Mereka menghubungi setiap pendonor menggunakan sebuah HP yang telah
dihibahkan pada LDDM yang pulsanya merupakan hasil sumbangan sukarela pula
dari para relawan LDDM. Mereka bekerja tanpa dibayar, tak ada yang mereka
bawa pulang selain rasa lelah dan juga kebahagiaan karena telah membantu
sesama. Sesekali keluarga dari pasien yang dibantu oleh para relawan LDDM
membawakan makanan sebagai bentuk tanda terima kasih atau bahkan
mengirimkan pulsa ke HP LDDM. Namun sesuai kesepakatan yang dibuat, hadiah
tersebut harus tetap mereka tolak. Bagi mereka, bekerja untuk kemanusiaan
adalah kewajiban setiap yang mendaku manusia.

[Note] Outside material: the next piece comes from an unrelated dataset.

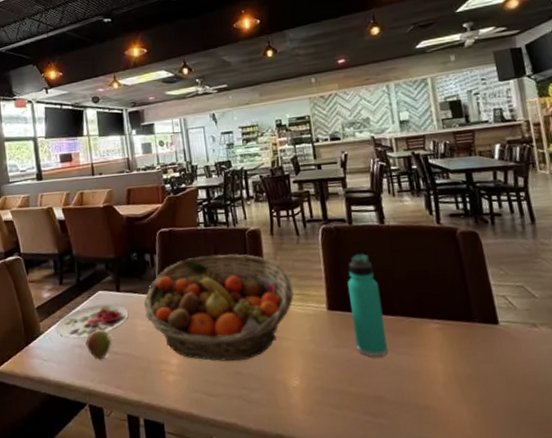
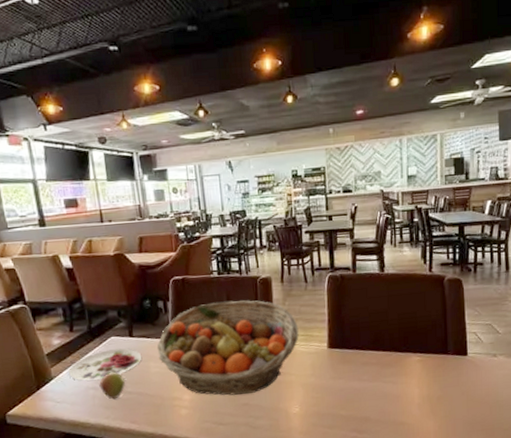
thermos bottle: present [347,254,389,358] -> none [347,298,377,387]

Relawan LDDM juga seringkali turut membantu dalam teknis pengawalan
bagi pasien dari luar Kota Makassar yang sedang menjalani pengobatan namun
tidak memahami seputar administrasi perumahsakitan. Bukan uang, namun tenaga
dan waktu yang mereka berikan untuk membantu sesama. Sesekali mereka juga
mengadakan ibadah donor darah di sejumlah rumah ibadah seperti Masjid dan
Gereja. Hal ini mereka maksudkan untuk menggerus sekat dan sentimen agama
dan meleburkannya dalam satu ego yang lebih besar yaitu ego kemanusiaan.
Sebab saat mengorganisir pendonor, seringkali yang mereka dapati adalah seperti
yang tersurat dalam percakapan berdialek Bugis-Makassar di bawah ini.
“Assalamualaikum, permisi kak, saya dari Lingkar Donor Darah Makassar, ini
Kak Hikmah (nama samaran)?”
“Waalaikumsalam, iya dek, ada apa?”
“Ini ada pasien leukimia yang butuh darah B kak, bisa ki mendonor?
“Oiya dek, kalau boleh tau apa agamanya?
“Kayaknya dia orang Kristen kak, dari Toraja”
“Maaf dek, ndak bisa ka”
“Teettttttttttttt…………….” telpon terputus.

Narasi kemanusiaan yang hadir dalam ajaran suci agama, harusnya menjadi
perekat, bukan menjadi sekat. Sebab tidak ada ajaran agama yang berseberangan
dengan nilai kemanusiaan. Namun, dalam praktiknya, masih ada saja orang-orang
yang seringkali memisahkan kedua hal itu.
Hingga saat ini, sudah ratusan pasien yang terbantu. Sebuah pencapaian
yang sangat layak diapresiasi untuk sebuah komunitas non profit di tengah kota
yang padat dan serba sibuk. Cinta yang tulus dari para relawan LDDM membuat
mereka dengan mudah membangun hubungan baik dengan para keluarga pasien.
Tak heran, mereka selalu dihubungi oleh keluarga pasien yang telah mereka bantu
bukan hanya pada saat pasien yang dirawat telah sembuh, namun juga pada saat
kemungkinan terburuk dialami oleh pasien, kematian. Menyambangi kamar
jenazah bukan lagi hal yang tabu bagi para relawan LDDM, sekalipun yang
mereka lawati bukan orang yang memiliki hubungan darah dengan mereka.
Para relawan bekerja tiap hari tanpa libur, sesekali bahkan lembur jika
kebutuhan darah pasien melonjak. Maklum saja, Palang Merah Indonesia (PMI)
dan Unit Transfusi Darah (UTD) tidak selalu memiliki stok darah sementara
kebutuhan akan darah pun tidak pernah sepi. Disaat para mahasiswa lain sibuk
kongkow di kafe dan mall, atau bahkan sibuk mengikuti lomba-lomba yang
menjanjikan popularitas, materi dan kesenangan, para relawan LDDM tetap
bertahan dengan kesederhanaan dan ketulusan, hal yang barangkali sangat mahal
dijumpai hari ini. Mengusung semboyan “jangan biarkan bumi ini basah karena
air matanya, kesedihannya adalah kesedihan kita”, LDDM tumbuh menjadi
sebuah wadah gerakan pemuda yang ampuh dalam mengasah kepekaan sosial,
keikhlasan dan militansi.
Di umurnya yang belum cukup 10 tahun, LDDM juga telah memperoleh
apresiasi dari berbagai kalangan. Dan yang terakhir, pada November 2018
memperoleh penghargaan dari Gubernur Sulawesi Selatan sebagai motivator
donor darah sukarela di Hari Kesehatan Dunia. Kedepannya, semoga saja pemuda
selalu bisa menjadi tumpuan harapan bangsa. Dan semoga juga, di sudut-sudut
sempit dunia yang hingar bingar ini, kita akan tetap melihat kemanusiaan bekerja.